Beyond the theatrics, the concert itself was a work of art and planning. There’s something to be said for shows that need no introduction, dialogue, or explanation. There’s a certain kind of show that requires it, and there isn’t anything wrong with that, but this show was so beautifully paced and planned that their passion for music, performance, and for their fans was evident in it. Their show is so much more than a performance; it’s an experience, which is why they’ve gained so much notoriety. Coyne never explained a song, never introduced the band, never told us when the end was coming. He just stood atop his spaceship and let the audience feel every rise and fall of the music—just as they had, no doubt, intended.
As I mentioned, Coyne did speak, interacting with the guests of what he called the “freakiest party of the summer.” He reminded us to love each other, as—ultimately—that’s what the show was about. It’s always pleasant to watch a show that tells a story; that has a theme throughout. And, as subtlety is not their forte, they made sure the audience realized it. In place of the usual awkward applause before the encore, they opted to have the audience chant “love” over and over as the word flashed in bright, forty-foot lettering across the backdrop of the stage. A hundred times, two-hundred, maybe even a thousand times we shouted the word in harmony—enough that it could have, should have, lost all meaning, but it didn’t. Each time was a reminder of that this most basic yet consistently intricate of human connections was all that really mattered.
When they did finally return to the stage, Coyne again climbing atop his spaceship altar, leading the audience in what was to be my favorite part of the concert. I had enjoyed the whole show, and they had certainly done right by me in regards to their reputation as grade-A performers, but the encore elevated the entire experience to be more than just unforgettable. It was a testament to why, not just music, but live music is so important.
I don’t know how many times I’ve heard “Do You Realize,” what is probably their most famous song, but this time was by and far the most impactful. Singing it patiently—tenderly even—with the crowd, Coyne just yards away, the words impacted me more than they ever have before. “Do you realize, that everyone you know someday will die?” we all sang together. “But instead of saying all of your goodbyes, let them know you realize that life goes fast, it’s hard to make the good things last. You realize the sun doesn’t go down, it’s just an illusion caused by the world spinning ‘round.”
It was an almost spiritual experience; a moment that seemed so pure and so beautiful that I almost wished it had been my last. It was a moment when only the “now” mattered, when all we had were the words we were singing and they landed with such honesty that even the most cynical had to think of all the things he’d never said and how much he wished he had said them. It was a moment of such singular clarity that all of the arbitrary and supplementary things that we fill our days with melted away. And in that moment of “now,” what else was he—that most bitter of cynics—going to think of but her most beautiful face and all the hours he had wasted not telling her?

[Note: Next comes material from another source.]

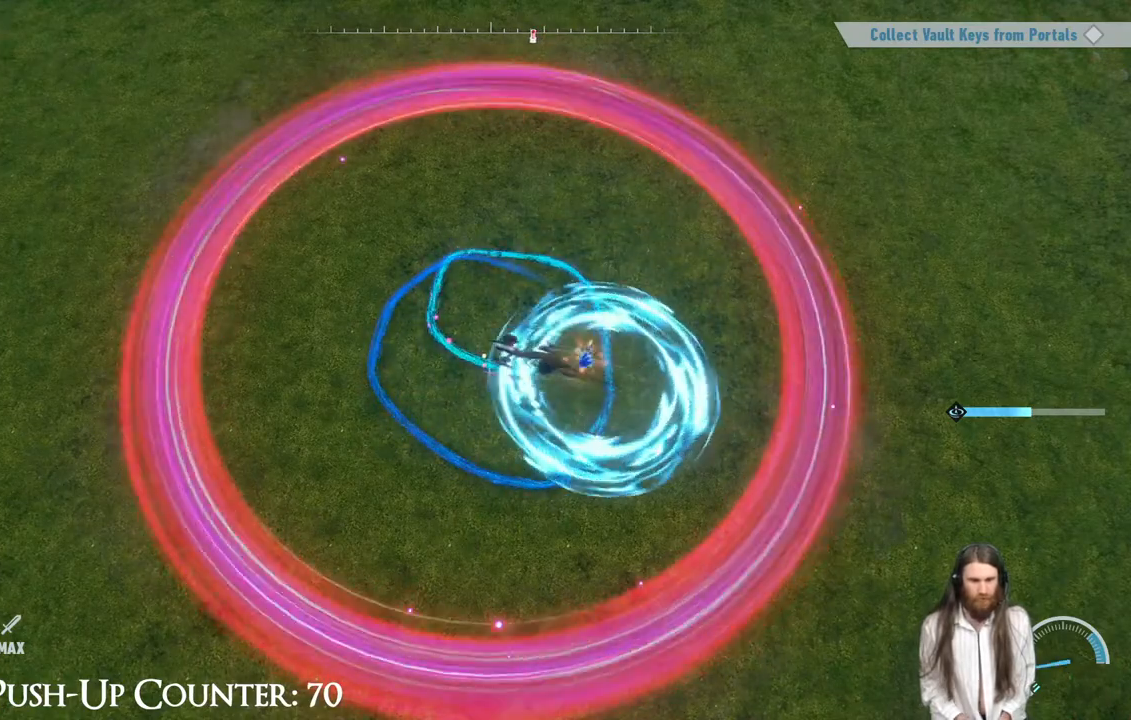
{"buttons": [], "left_stick": "up-left", "right_stick": "center", "events": [[67, "left_stick", "left"], [100, "X", "up"], [133, "A", "up"], [483, "left_stick", "up-left"]]}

It was a moment where life seemed so simple, a moment that reminded the listener how uncomplicated life actually is. All we have, the only thing that’s real, is the moment. And in that moment, love is the only thing that matters. And for that cynic, he knew that everything he had ever really wanted was right in front of him, just within reach. If only he could keep that clarity of mind and recognize that “now” forever.